Written by Jenna Dreisenstock
“Sometimes I regret it’s not 1937.”
This admission by a Russian police officer, captured in recording as members of the punk activist music collective Pussy Riot find themselves detained after their demonstration during the FIFA World Cup final is frightening to say the least. 1937 refers to the period in Russian history in which dictator Joseph Stalin had rose to power in Russia (otherwise known then as the USSR) as a dictator. 1936 -1938 is known as The Great Purge, in which Stalin cracked down on free-speech, media, political figures and privacy. This included executions of anyone that Stalin found threatening to his cause, murdering political prisoners or opponents and those ‘guilty of treason‘, with widespread surveillance keeping the USSR population in line – even if it meant severe brutality for its own people.
During the FIFA World Cup final on Sunday the 15th of July, members of the activist group managed to storm the sports field, wearing fake police uniforms in a demonstration regarding Russia’s crimes against free speech, human rights and political prisoners. Eventually dragged off the field, where the four protesters were detained and now officially jailed for 15 days, their goal was to highlight the way in which police misconduct, surveillance and brutality affect people’s lives. An extremely bold move, I struggle to fathom just how many people were watching as Pussy Riot members protested in this way, and what statement this made to not only fellow Russians and their politics, but to those around the world as well.

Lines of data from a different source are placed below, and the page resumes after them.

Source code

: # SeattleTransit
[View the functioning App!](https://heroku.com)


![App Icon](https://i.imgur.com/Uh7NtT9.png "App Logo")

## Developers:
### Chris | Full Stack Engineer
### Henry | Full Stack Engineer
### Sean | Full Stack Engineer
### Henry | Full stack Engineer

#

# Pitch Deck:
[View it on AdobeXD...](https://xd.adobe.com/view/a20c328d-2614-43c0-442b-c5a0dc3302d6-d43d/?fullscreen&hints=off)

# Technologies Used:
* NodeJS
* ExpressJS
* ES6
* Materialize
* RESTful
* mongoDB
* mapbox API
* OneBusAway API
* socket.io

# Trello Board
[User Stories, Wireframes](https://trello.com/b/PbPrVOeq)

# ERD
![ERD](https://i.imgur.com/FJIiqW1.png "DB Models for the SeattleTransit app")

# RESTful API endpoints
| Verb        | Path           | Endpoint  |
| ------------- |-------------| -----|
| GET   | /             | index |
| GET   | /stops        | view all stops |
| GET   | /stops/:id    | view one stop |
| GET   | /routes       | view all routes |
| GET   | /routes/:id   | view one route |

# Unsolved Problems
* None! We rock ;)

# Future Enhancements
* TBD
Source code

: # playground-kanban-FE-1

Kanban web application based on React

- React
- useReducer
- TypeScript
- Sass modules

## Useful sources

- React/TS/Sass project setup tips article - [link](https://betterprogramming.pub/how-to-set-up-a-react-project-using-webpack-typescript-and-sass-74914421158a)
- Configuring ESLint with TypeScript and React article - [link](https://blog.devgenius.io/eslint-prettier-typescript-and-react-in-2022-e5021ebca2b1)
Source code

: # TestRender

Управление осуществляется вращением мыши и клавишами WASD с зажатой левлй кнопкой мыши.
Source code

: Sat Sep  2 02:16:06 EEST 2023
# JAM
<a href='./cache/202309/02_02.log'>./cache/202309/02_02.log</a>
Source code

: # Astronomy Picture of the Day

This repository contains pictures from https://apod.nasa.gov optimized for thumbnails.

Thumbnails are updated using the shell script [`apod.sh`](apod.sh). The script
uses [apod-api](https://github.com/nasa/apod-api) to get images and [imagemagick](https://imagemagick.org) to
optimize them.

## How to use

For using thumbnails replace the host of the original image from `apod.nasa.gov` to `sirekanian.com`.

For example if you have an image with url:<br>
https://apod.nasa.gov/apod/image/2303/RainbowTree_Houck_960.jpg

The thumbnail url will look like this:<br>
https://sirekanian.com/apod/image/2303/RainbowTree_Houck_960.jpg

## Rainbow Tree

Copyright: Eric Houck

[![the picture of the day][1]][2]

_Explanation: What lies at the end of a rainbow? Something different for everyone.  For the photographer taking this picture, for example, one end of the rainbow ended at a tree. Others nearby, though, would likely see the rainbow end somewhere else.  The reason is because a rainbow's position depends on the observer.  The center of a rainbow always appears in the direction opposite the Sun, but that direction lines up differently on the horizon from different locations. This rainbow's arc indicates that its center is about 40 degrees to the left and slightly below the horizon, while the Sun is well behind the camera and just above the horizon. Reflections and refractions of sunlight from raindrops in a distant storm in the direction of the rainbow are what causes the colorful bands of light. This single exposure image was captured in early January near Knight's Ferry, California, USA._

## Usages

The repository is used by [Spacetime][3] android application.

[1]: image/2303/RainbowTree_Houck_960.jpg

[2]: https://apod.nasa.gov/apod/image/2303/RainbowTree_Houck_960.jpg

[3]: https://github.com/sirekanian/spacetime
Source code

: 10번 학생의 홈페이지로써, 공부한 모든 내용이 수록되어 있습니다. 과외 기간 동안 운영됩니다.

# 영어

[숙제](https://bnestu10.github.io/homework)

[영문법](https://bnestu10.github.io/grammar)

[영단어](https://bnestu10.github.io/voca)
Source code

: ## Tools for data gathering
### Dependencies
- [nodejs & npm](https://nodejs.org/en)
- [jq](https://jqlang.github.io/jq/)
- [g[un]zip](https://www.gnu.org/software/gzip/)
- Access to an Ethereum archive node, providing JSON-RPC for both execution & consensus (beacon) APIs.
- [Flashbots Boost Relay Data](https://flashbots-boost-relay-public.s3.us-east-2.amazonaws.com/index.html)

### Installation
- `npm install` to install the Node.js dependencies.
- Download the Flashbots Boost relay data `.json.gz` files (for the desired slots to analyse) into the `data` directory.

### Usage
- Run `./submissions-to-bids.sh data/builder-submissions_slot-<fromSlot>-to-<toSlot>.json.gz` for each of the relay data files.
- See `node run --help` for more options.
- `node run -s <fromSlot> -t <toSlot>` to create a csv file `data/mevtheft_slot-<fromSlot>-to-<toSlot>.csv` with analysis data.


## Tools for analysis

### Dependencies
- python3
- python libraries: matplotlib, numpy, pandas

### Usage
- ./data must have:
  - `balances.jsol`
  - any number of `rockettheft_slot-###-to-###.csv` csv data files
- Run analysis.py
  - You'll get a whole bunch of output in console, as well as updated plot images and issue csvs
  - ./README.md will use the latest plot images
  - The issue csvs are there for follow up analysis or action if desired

In this regard, I would like to pose the question – how much responsibility do those partaking in the arts, and those in the public eye have to speak out against injustice? Whether this includes boycotting venues, managers, collaborative acts – labels or even from performing in certain countries in response to political issues – where is the line between the art, the artist and the roles they play in politics?
We certainly can’t hold every artist and musician to a standard in which we expect them to speak out about politics, whether it’s from their own views or expecting ideologies to always be present in their music. Not all types of art forms need to be political – aesthetic, dynamic and tone are an equally important part of the music and art world. I am specifically referring to the music world here (but I do find this very strongly applies to film and actors as well) – do these public figures have a responsibility to speak out against injustices when they are presented with an active role to do so: even if it means jeopardizing an opportunity for them, exposure or even criticism from listeners?
It’s important to remember that silence makes a statement. Silence in response to injustice, is crucial in the continuation of oppression. If nobody says or does anything, if these injustices are not explicitly condemned – that already gives us an answer as to where someone stands on the issue and creates a blockage for progress. Therefore, if we examine a hypothetical situation in which a musician is asked to play a festival, yet the festival has been criticised for unjust behaviour: or further yet, asked to play in a country with controversial oppressive regimes such as Russia or Israel – is it their responsibility to make a specific statement when either choosing to, or refusing to play? In this there are many questions as well – if an LGBTQ artist is presented with an opportunity to play a festival in Russia, does this mean they are making a statement against Russia’s anti-LGBTQ law simply with their presence, and reminding LGBTQ folks in the Russia they are not alone and deserve to still see their favourite musicians: or does that mean the artist is actively then supporting Russia, when rather boycotting them would make a separate statement by refusing to participate? It’s a complicated subject that then, as like many similar issues spirals further: does this musician have an obligation to view where they play in this political context and speak out against it? Are we being too hypercritical and restrictive to expect each artist to make a political statement of some kind even if that is not the intent with their music? Then we have the age old question of personal political views – where is the line between the artist and their work – is it possible to still enjoy and celebrate the work of an artist who has proved themselves to have toxic political views?
In this case, how much ‘political’ accountability is fairly expected from those who create music (media) and what should our response be? We need to examine not only the ways in which public figures react to serious issues, but also look at the ways in which we consume and talk about media. If we were examine each piece of media for problematic elements in media and boycott all of it, in this society we’d essentially having nothing left! However, the ways in which we consume media is ultimately connected to who and what we’re supporting – and while we can obviously still enjoy something despite certain political issues, it’s exceptionally important for us to understand the extent of these issues and critique these problematic elements publicly: calling them out, as media shapes and molds our collective perspectives and can change the way in which society is structured. Do those in the spotlight then have an obligation to speak out against political injustice, or is it unfair for us to expect artists to delve into the controversial difficulties of societal issues and show us where they stand?